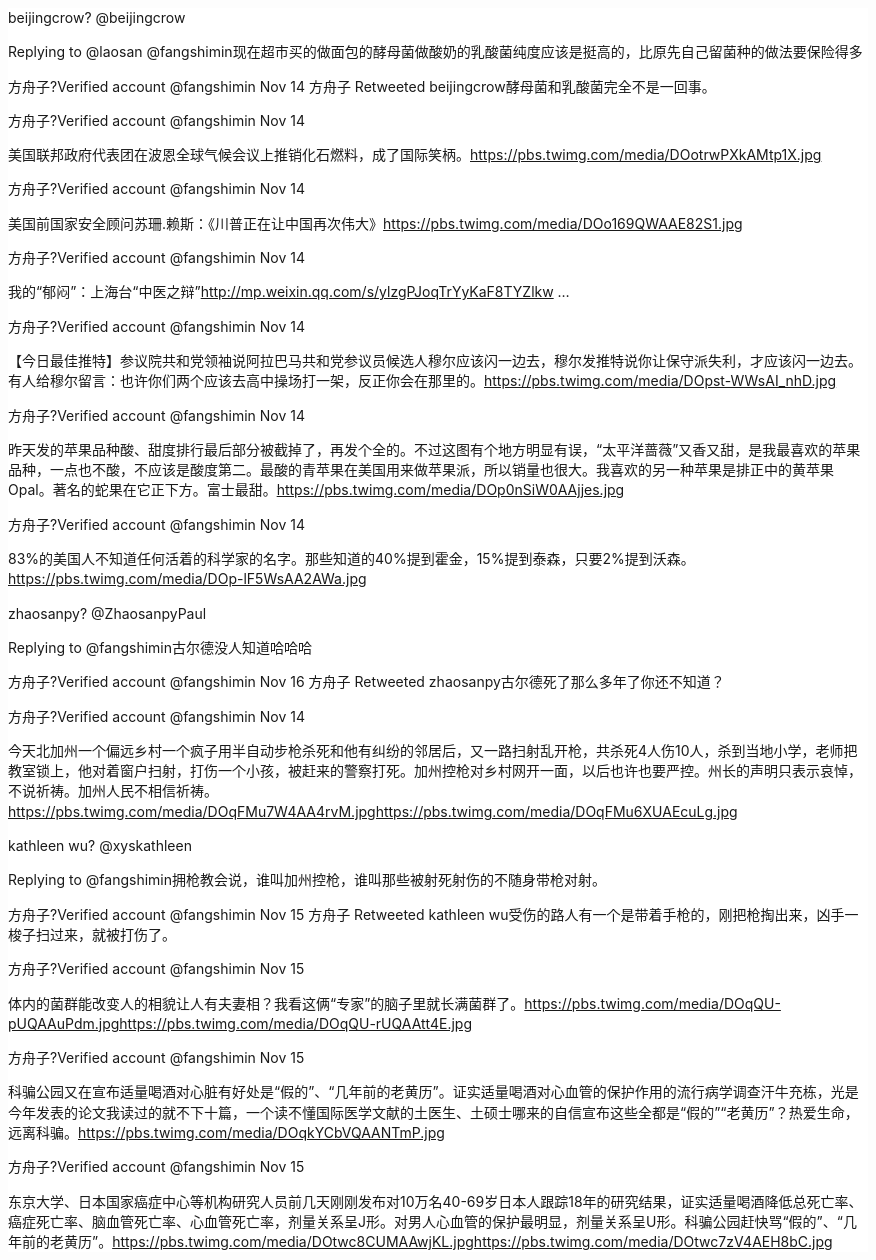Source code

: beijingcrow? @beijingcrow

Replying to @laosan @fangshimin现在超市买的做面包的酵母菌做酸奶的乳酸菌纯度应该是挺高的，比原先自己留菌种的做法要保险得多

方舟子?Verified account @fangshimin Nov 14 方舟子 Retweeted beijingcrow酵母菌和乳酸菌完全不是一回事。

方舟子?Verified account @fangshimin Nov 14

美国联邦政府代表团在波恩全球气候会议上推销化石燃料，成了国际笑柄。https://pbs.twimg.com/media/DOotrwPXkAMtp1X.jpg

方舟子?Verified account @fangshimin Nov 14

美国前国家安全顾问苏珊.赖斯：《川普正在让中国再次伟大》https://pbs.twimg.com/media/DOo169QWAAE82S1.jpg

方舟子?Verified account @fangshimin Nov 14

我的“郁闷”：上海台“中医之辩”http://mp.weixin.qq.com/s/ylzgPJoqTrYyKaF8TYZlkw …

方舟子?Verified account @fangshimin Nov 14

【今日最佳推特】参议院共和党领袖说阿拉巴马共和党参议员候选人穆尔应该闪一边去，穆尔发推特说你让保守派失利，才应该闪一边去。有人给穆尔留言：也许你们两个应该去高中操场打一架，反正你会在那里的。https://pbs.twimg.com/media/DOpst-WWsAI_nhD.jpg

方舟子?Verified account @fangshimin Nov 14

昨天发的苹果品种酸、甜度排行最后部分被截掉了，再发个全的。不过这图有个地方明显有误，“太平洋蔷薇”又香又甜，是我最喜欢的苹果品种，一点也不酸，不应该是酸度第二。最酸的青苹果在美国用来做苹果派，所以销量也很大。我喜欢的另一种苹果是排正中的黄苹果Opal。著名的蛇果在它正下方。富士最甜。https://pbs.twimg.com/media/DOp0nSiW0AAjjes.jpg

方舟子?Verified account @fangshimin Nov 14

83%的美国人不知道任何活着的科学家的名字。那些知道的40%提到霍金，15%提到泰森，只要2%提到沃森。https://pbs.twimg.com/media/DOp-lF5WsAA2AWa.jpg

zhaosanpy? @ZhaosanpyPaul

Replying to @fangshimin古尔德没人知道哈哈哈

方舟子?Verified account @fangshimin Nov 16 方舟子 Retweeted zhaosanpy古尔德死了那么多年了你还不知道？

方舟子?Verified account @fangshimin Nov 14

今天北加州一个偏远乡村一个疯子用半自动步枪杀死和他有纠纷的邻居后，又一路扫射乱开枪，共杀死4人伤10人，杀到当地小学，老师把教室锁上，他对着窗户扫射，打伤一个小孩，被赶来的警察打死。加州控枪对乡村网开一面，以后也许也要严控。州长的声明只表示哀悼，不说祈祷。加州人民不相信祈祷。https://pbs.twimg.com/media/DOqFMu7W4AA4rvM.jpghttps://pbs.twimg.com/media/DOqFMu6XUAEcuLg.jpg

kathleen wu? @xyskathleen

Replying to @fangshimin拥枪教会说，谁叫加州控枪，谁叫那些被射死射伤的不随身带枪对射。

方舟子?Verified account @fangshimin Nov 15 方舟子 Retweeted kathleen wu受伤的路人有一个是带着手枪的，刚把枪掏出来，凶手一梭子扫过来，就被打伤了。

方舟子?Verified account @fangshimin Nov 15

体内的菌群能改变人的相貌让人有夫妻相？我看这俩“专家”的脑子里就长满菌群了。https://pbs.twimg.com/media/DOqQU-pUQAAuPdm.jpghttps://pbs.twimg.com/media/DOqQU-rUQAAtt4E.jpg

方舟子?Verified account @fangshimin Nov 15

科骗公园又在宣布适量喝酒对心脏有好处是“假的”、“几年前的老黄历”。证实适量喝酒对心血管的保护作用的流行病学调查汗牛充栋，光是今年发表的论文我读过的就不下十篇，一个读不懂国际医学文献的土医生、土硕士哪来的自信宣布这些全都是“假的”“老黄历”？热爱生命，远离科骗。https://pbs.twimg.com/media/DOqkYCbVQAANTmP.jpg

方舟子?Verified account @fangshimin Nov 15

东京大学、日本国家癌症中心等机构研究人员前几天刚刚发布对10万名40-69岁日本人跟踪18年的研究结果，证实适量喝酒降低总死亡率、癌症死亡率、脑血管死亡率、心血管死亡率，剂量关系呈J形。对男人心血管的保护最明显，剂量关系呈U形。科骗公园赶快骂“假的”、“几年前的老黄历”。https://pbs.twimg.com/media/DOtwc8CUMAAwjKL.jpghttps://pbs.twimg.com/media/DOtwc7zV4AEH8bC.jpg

• • • • •

**WORK INSTRUCTIONS:** Find every line in the listing that contains the string "几年前的老黄历" and copy each of those lines in full. Case counts.

**SOLUTION FOR THIS PROBLEM:**
科骗公园又在宣布适量喝酒对心脏有好处是“假的”、“几年前的老黄历”。证实适量喝酒对心血管的保护作用的流行病学调查汗牛充栋，光是今年发表的论文我读过的就不下十篇，一个读不懂国际医学文献的土医生、土硕士哪来的自信宣布这些全都是“假的”“老黄历”？热爱生命，远离科骗。https://pbs.twimg.com/media/DOqkYCbVQAANTmP.jpg
东京大学、日本国家癌症中心等机构研究人员前几天刚刚发布对10万名40-69岁日本人跟踪18年的研究结果，证实适量喝酒降低总死亡率、癌症死亡率、脑血管死亡率、心血管死亡率，剂量关系呈J形。对男人心血管的保护最明显，剂量关系呈U形。科骗公园赶快骂“假的”、“几年前的老黄历”。https://pbs.twimg.com/media/DOtwc8CUMAAwjKL.jpghttps://pbs.twimg.com/media/DOtwc7zV4AEH8bC.jpg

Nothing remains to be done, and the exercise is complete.